You may have noticed the developed countries’ increasing enthusiasm for having private finance substitute for their direct support as part of meeting the the promise of mobilizing US $100 billion per year by 2020.
This year, two US-hosted ministerial meetings and the pre-COP finance discussions focused almost exclusively on the role of private finance, whilst the glaring uncertainties around the provision of public finance were barely discussed. And the invitation letter from the COP presidency to today’s finance ministerial encourages civil society organisations to ‘present their own ideas on possible ways of mobilizing sources of finance in the private sector’ as if to silence calls on the urgent need to scale up public finance.
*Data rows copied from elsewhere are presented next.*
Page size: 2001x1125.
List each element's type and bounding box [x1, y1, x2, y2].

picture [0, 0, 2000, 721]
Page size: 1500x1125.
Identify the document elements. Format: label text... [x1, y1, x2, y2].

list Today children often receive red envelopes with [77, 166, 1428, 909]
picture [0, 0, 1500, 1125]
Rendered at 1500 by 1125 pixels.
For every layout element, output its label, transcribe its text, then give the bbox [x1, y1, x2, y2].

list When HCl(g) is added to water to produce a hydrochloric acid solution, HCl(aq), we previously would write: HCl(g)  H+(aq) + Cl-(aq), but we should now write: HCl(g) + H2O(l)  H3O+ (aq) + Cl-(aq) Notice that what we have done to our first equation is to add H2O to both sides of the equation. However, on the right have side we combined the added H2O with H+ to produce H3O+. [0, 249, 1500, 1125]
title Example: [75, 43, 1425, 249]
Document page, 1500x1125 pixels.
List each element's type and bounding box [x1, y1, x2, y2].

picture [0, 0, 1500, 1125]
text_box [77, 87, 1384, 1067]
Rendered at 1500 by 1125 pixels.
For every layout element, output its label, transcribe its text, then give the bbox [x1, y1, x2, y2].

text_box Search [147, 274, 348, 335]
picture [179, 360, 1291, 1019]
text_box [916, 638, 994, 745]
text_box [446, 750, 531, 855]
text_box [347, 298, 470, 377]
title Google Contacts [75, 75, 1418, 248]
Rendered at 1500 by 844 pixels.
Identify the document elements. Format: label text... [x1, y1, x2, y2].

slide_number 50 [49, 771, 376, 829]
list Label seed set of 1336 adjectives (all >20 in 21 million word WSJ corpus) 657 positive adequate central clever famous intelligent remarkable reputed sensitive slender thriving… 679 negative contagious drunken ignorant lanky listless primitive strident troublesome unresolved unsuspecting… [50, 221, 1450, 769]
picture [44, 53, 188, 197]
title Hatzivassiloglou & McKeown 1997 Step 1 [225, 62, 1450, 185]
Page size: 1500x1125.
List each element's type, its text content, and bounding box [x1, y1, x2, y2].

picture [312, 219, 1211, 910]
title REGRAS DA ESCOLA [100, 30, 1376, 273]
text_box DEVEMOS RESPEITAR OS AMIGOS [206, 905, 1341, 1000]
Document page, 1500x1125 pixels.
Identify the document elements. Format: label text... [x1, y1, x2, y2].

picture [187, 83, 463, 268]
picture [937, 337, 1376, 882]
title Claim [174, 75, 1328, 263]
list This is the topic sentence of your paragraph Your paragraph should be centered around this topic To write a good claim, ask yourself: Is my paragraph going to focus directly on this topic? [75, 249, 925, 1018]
So you be the judge: are developed countries sliding back on their side of the bargain and using private finance to sidestep the need to increase public finance? Today’s Finance Ministerial is an opportunity to highlight that whilst private finance has a role to play in the global climate transition, it is not a substitute for scaling up crucially needed public support.
Public finance has a critical role to play in mitigation by helping to catalyse larger private investments,. The real need is estimated to exceed $1 trillion globally, if we are to limit the temperature increase below 2 degrees Celsius. Developed countries are kidding themselves if they think limiting the provision of public finance to a minor proportion of the $100 billion will leverage this scale of change. If we are serious, it’s obvious that far more than $100 billion in public finance is needed for mitigation alone. Now as for adaptation, the world’s poorest countries and communities will require public finance since private finance will favour mitigation. This will increase the already neglected adaptation gap in the world’s poorest countries.
Last month the US special climate envoy said, ‘No step change in overall levels of public funding from developed countries is likely to come anytime soon. The fiscal reality of the United States and other developed countries is not going to allow it’.
But let us remind the developed country Parties of three other ‘fiscal realities’. The first is the devastation caused by Typhoon Haiyan, which should serve as a wake-up call that scaled up public finance is vital to support resilience in the world’s most vulnerable countries.
The second is that developed countries are subsidising fossil fuel energy with by at least $58 billion each year, which could instead be channelled for international climate finance. The money is there, what’s lacking is the political will to drive solutions forward.
Finally, developed countries urgently need to grasp the reality that their myopic focus on private finance will not help build trust and momentum. Instead, failure to scale up public finance is a source of considerable unease among developing countries, and risks derailing an effective 2015 outcome.